Effect of denaturation of DNA:
Increased absorption of UV light at 260 nm wavelengths. The rate of absorption is directly proportional to the rate of denaturation. The process of increased absorbance of denatured DNA is known as the hyperchromic effect. It occurs due to the unstacking of base pairs in the DNA.
Viscosity decreases, which reflects the physical change occurring in the DNA structure.
What is Renaturation?
Renaturation or the rejoining of complementary DNA strands is also known as annealing. When the temperature and pH return to optimum biological level, the unwound strand of DNA rewinds and the two DNA strands together form dsDNA.
If the DNA isn't completely denatured, the renaturation process is fast and a one-step process, but if the DNAs are completely denatured then the renaturation process occurs in a two-step process. First complementary strands come together by random collision and then rewinding happens that forms a double helix.
Renaturation occurs when the denatured DNAs are cooled in suitable conditions. Renaturation also depends on temperature, pH, length and constituents of the DNA structure. The renaturation rate is directly proportional to the number of complementary sequences present. By the process of renaturation, absorption of UV (260nm) decreases and viscosity increases again.
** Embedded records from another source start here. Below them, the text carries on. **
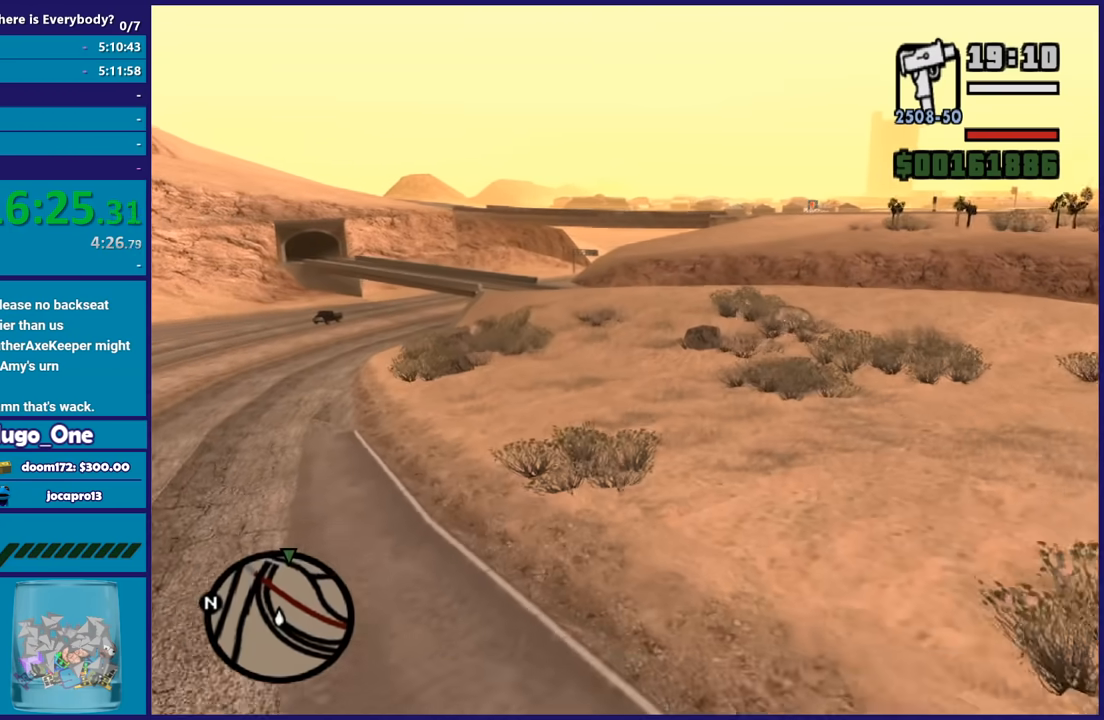
{"buttons": ["A"], "left_stick": "up", "right_stick": "center", "button_events": []}
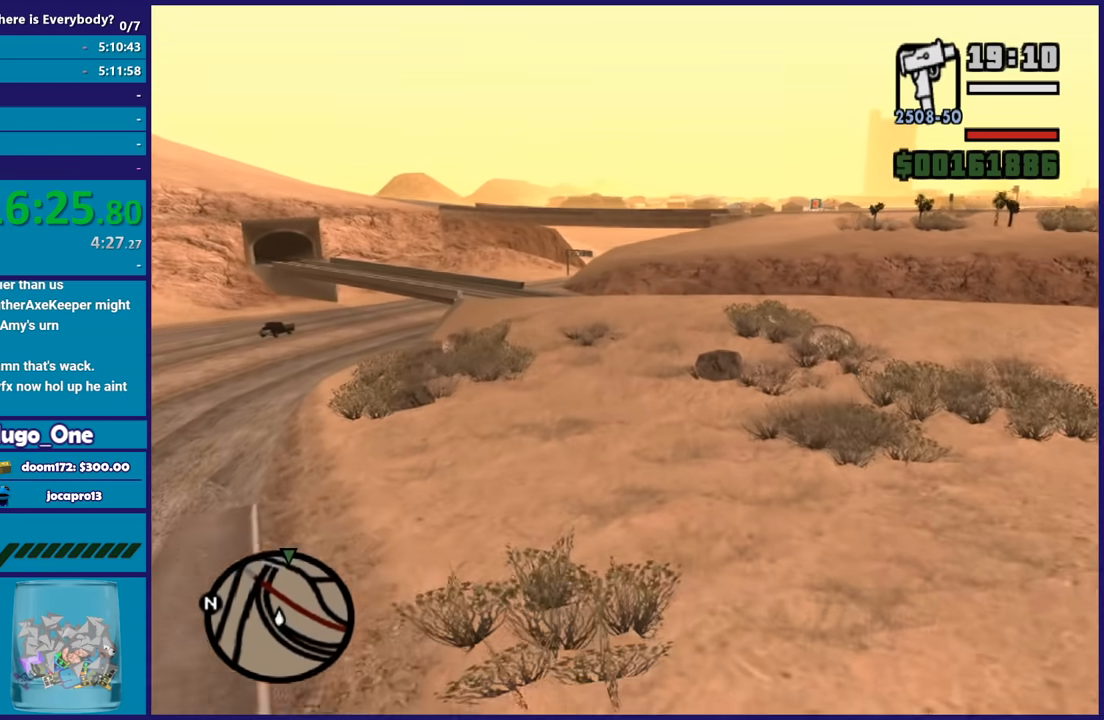
{"buttons": ["A"], "left_stick": "up", "right_stick": "center", "button_events": []}
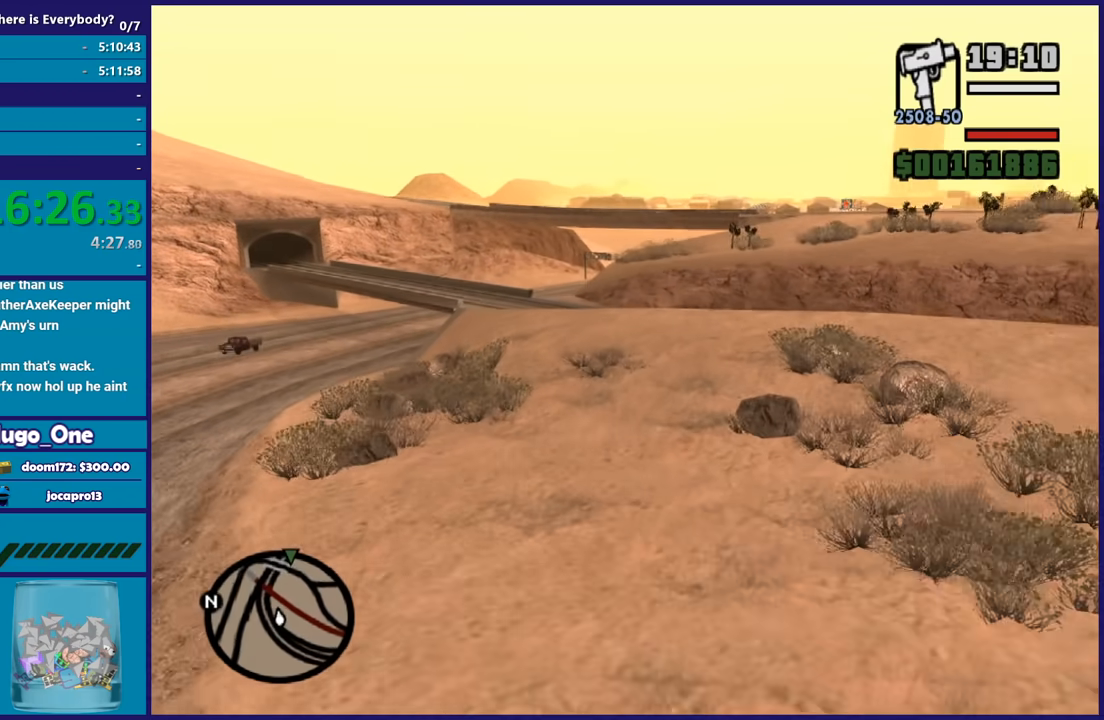
{"buttons": ["A"], "left_stick": "up", "right_stick": "center", "button_events": []}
FAQs on Difference Between Denaturation and Renaturation of DNA
1. Give a Brief Introduction on Denaturation and Renaturation
DNA denaturation and renaturation processes are used for genetic research and studies. In the process of denaturation, an unwinding of DNA double-strand takes place, leading to two separate single strands on applying heat. Separate single strands rewind on cooling and the process is known as renaturation.
Denaturation and renaturation kinetics are used to determine the size and complexity of the genome. It also wants to understand the relativity of two genomes and repetitive sequences present during a genome.
2. When Does Renaturation Occur?
Renaturation occurs when the denatured DNAs are cooled in suitable conditions. Renaturation also depends on temperature, pH, length and constituents of the DNA structure. The renaturation rate is directly proportional to the number of complementary sequences present. By the process of renaturation, absorption of UV (260nm) decreases and viscosity increases again.
3. What are the Types of DNA?
There are mainly three different DNA types:
A-DNA: It is a right-handed double helix similar to the B-DNA form. Dehydrated DNA takes an A form that protects the DNA during extreme condition such as desiccation. Protein binding also removes the solvent from DNA and the DNA takes an A form.
B-DNA: This is the most common DNA conformation and is a right-handed helix. Majority of DNA has a B type conformation under normal physiological conditions.
Z-DNA: Z-DNA is a left-handed DNA where the double helix winds to the left in a zig-zag pattern. It was discovered by Andres Wang and Alexander Rich. It is found ahead of the start site of a gene and hence is believed to play some role in the gene regulation.